[Stored data entries]
________________
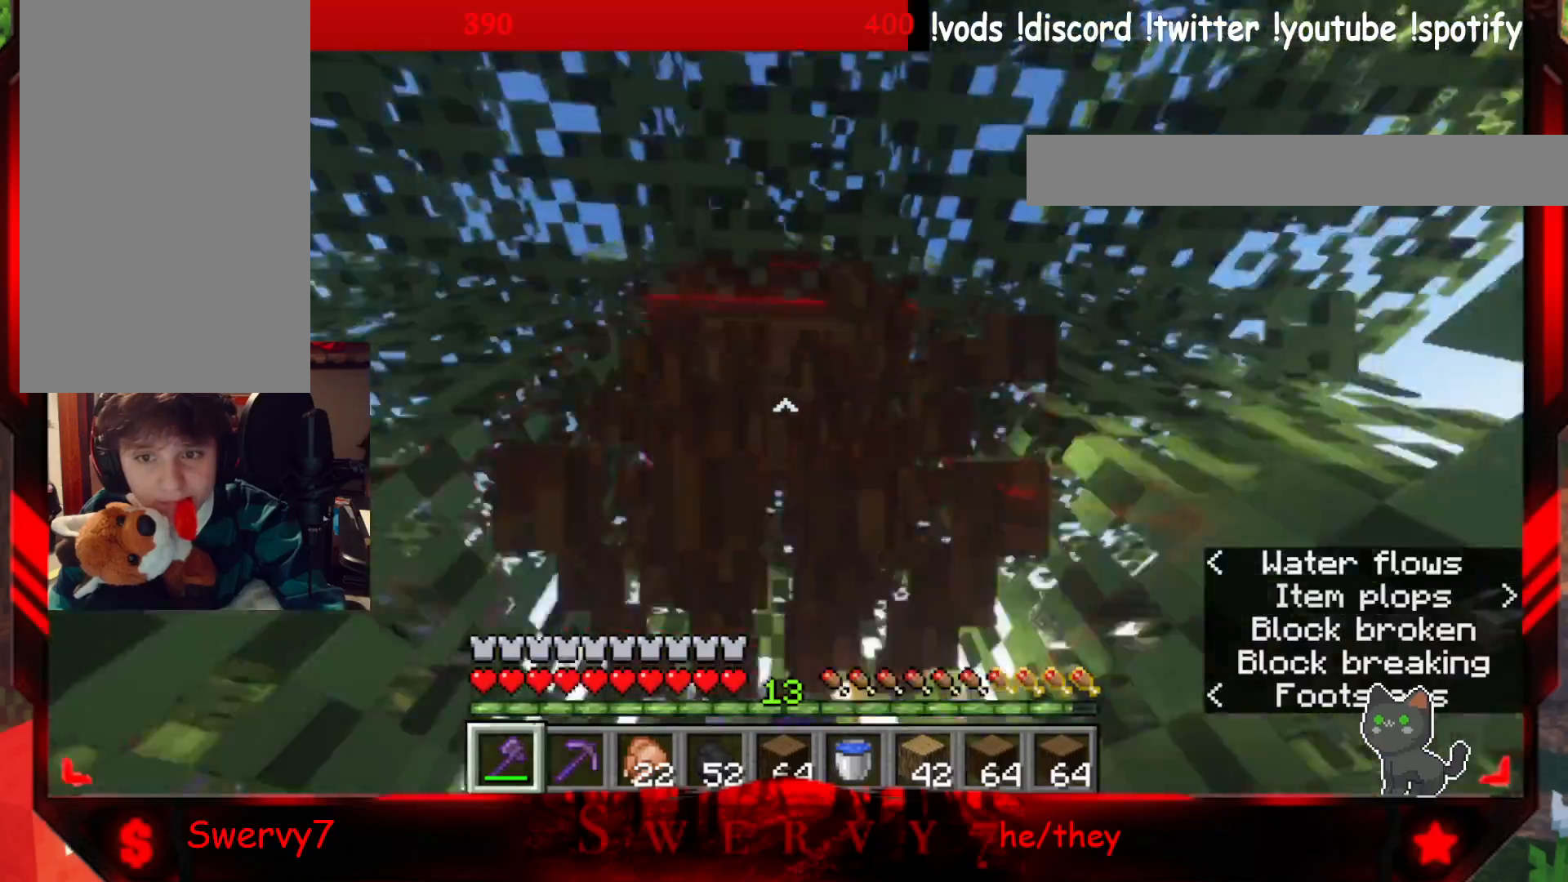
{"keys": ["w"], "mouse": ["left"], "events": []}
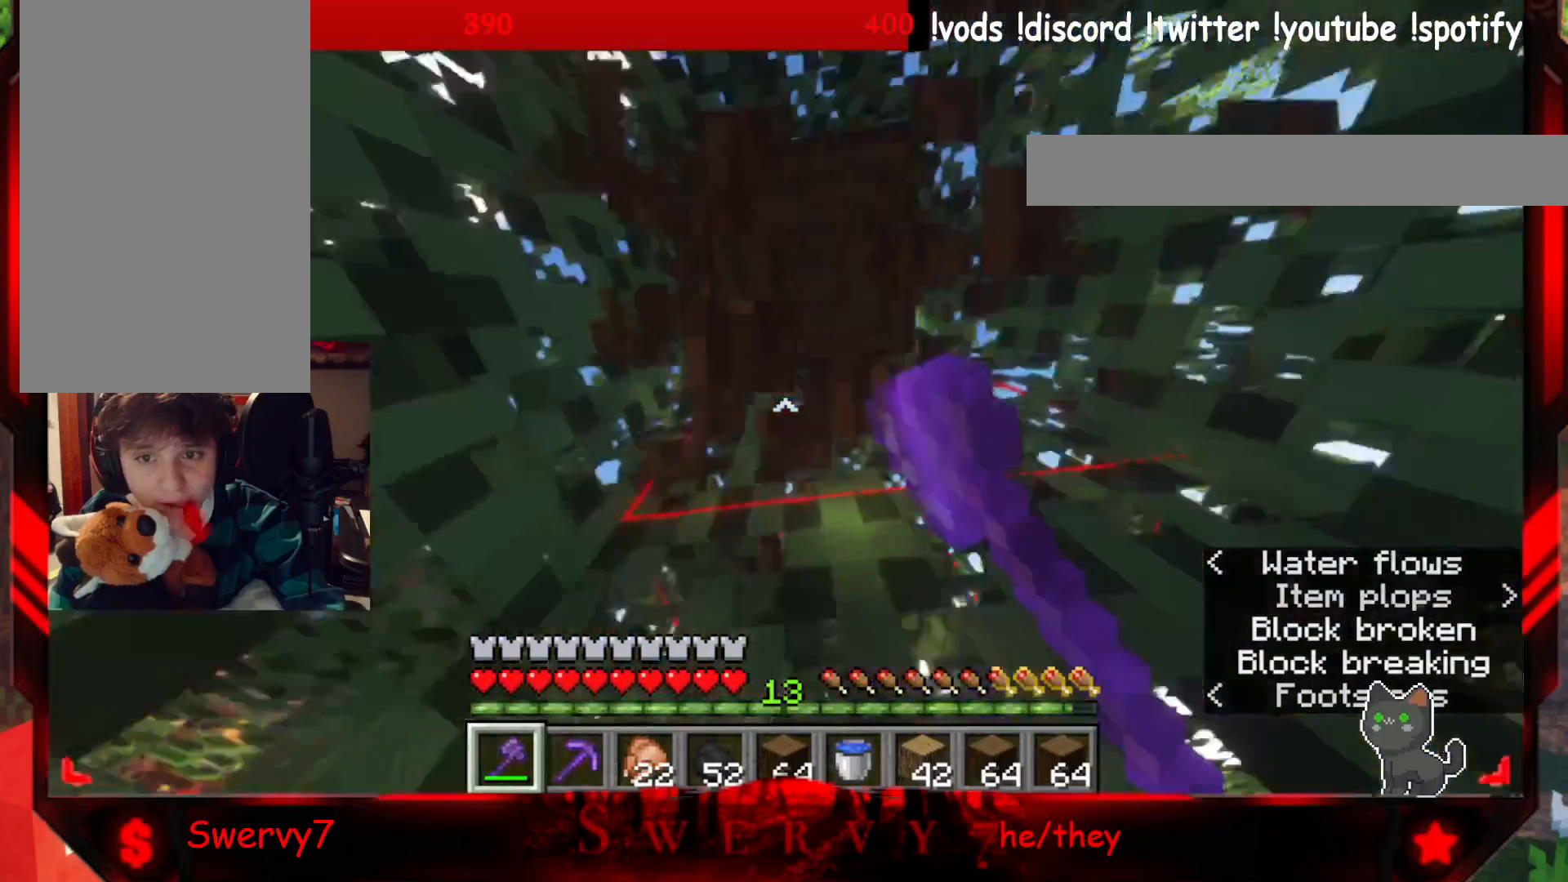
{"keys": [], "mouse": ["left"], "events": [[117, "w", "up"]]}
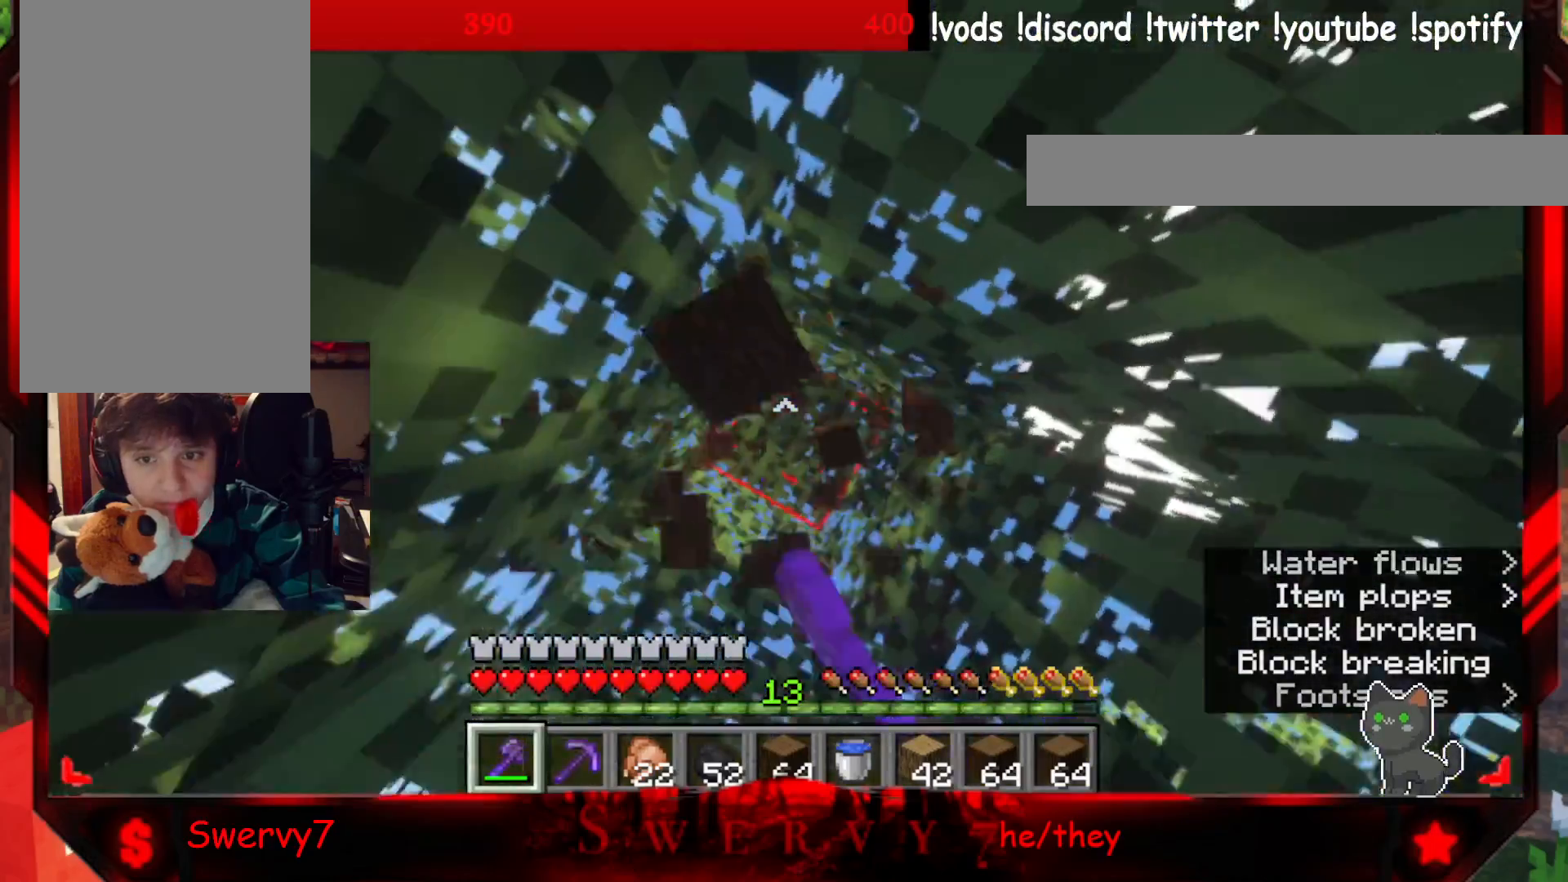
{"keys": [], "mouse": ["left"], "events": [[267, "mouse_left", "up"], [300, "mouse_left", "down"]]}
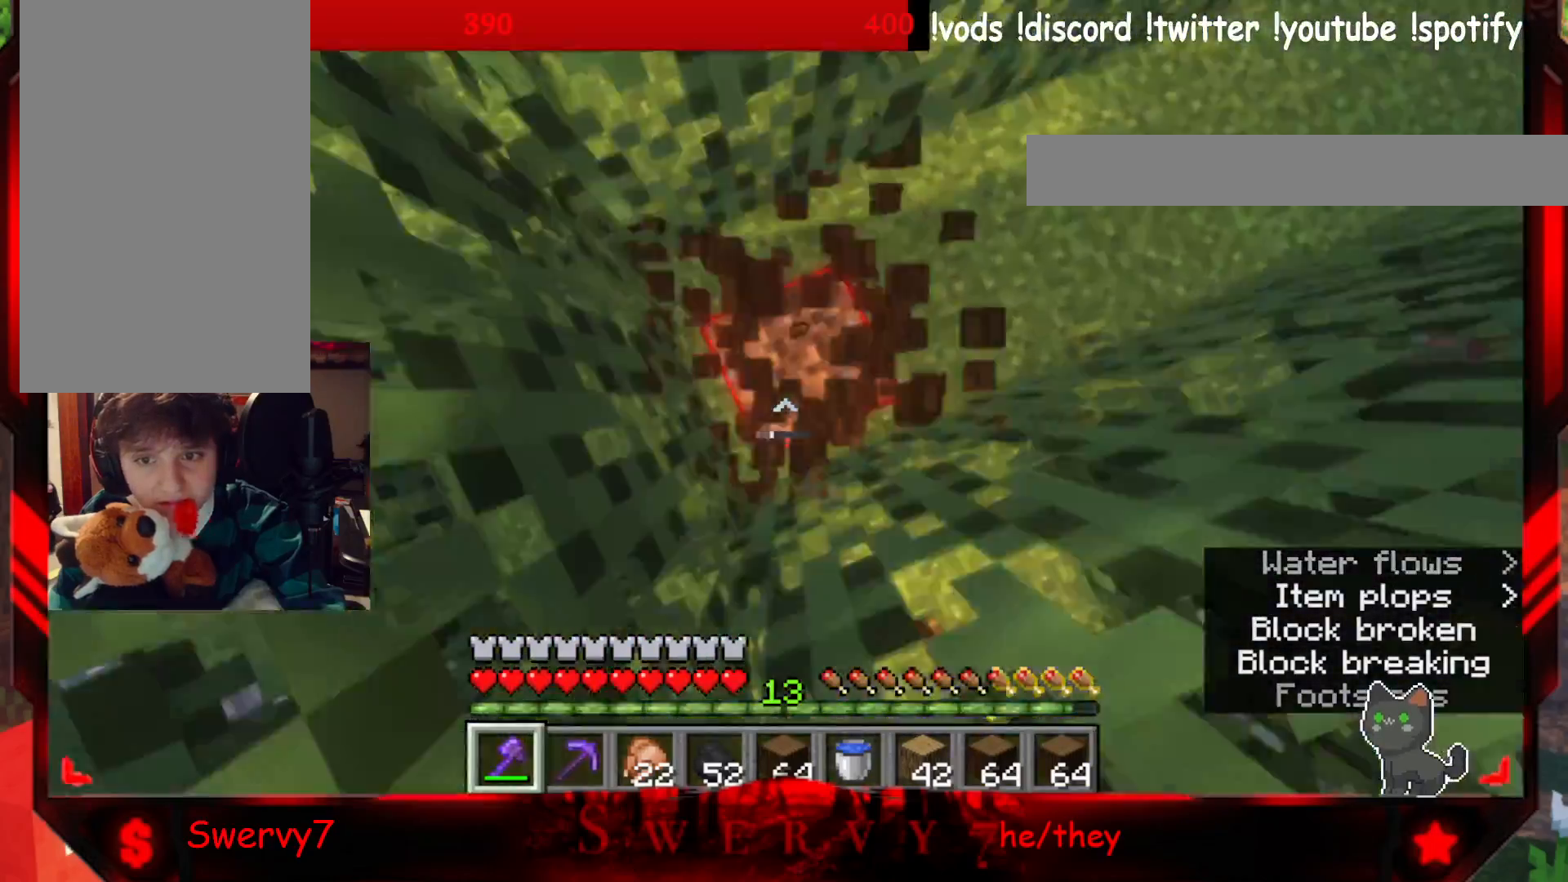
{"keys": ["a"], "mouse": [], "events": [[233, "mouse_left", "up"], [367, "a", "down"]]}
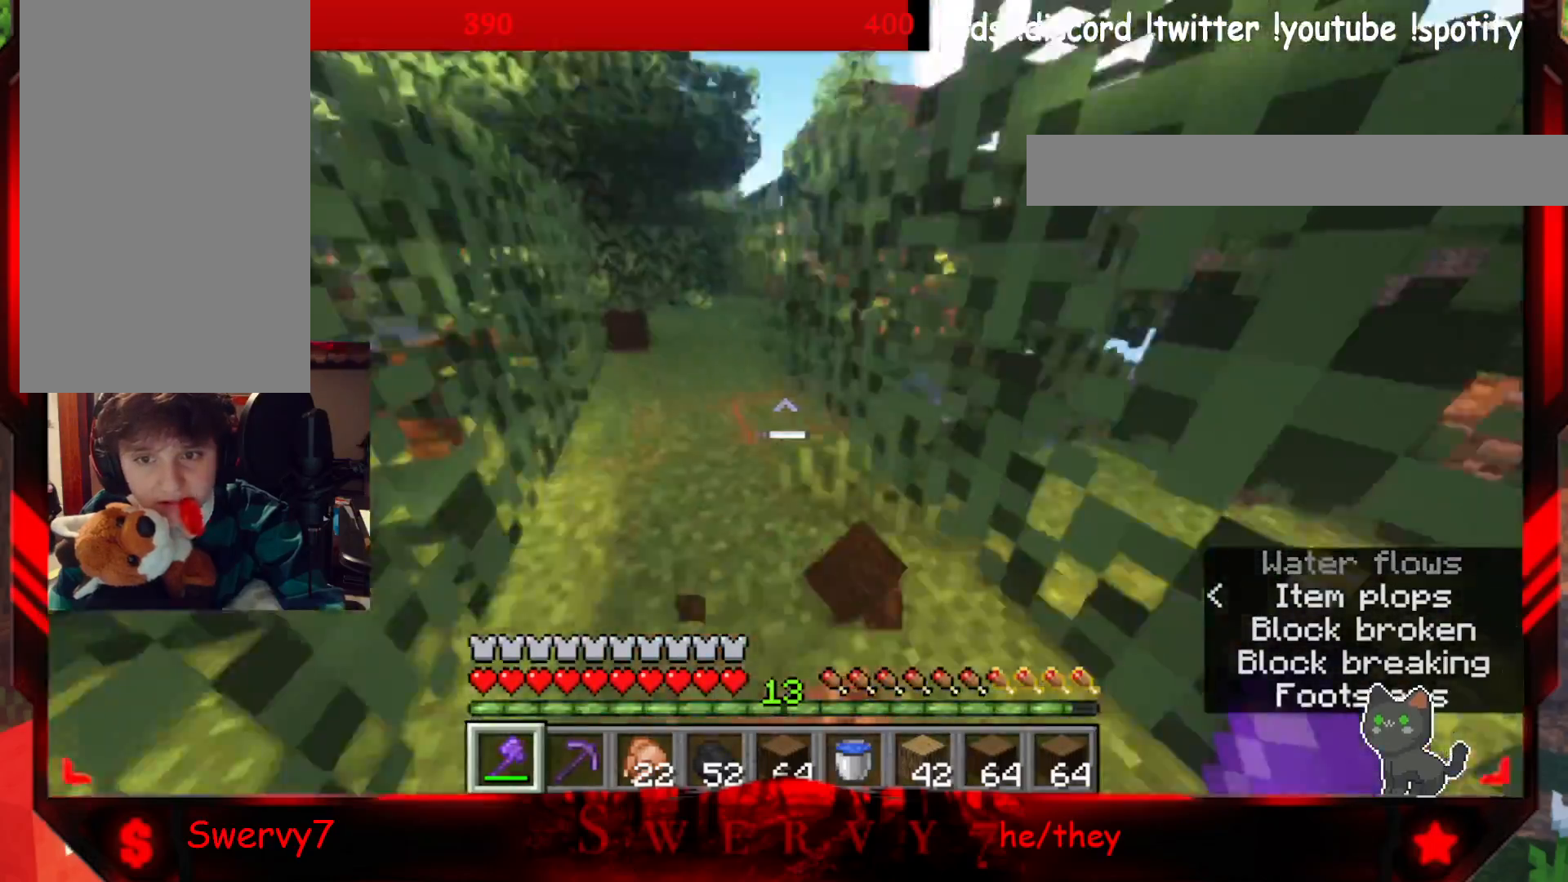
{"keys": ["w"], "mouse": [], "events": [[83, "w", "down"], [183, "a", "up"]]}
________________
WHAT THE TASK ASKS
The goal is an exact reprint of the entries, leaving out the pictures.

EXPECTED ANSWER
{"keys": ["w"], "mouse": ["left"], "events": []}
{"keys": [], "mouse": ["left"], "events": [[117, "w", "up"]]}
{"keys": [], "mouse": ["left"], "events": [[267, "mouse_left", "up"], [300, "mouse_left", "down"]]}
{"keys": ["a"], "mouse": [], "events": [[233, "mouse_left", "up"], [367, "a", "down"]]}
{"keys": ["w"], "mouse": [], "events": [[83, "w", "down"], [183, "a", "up"]]}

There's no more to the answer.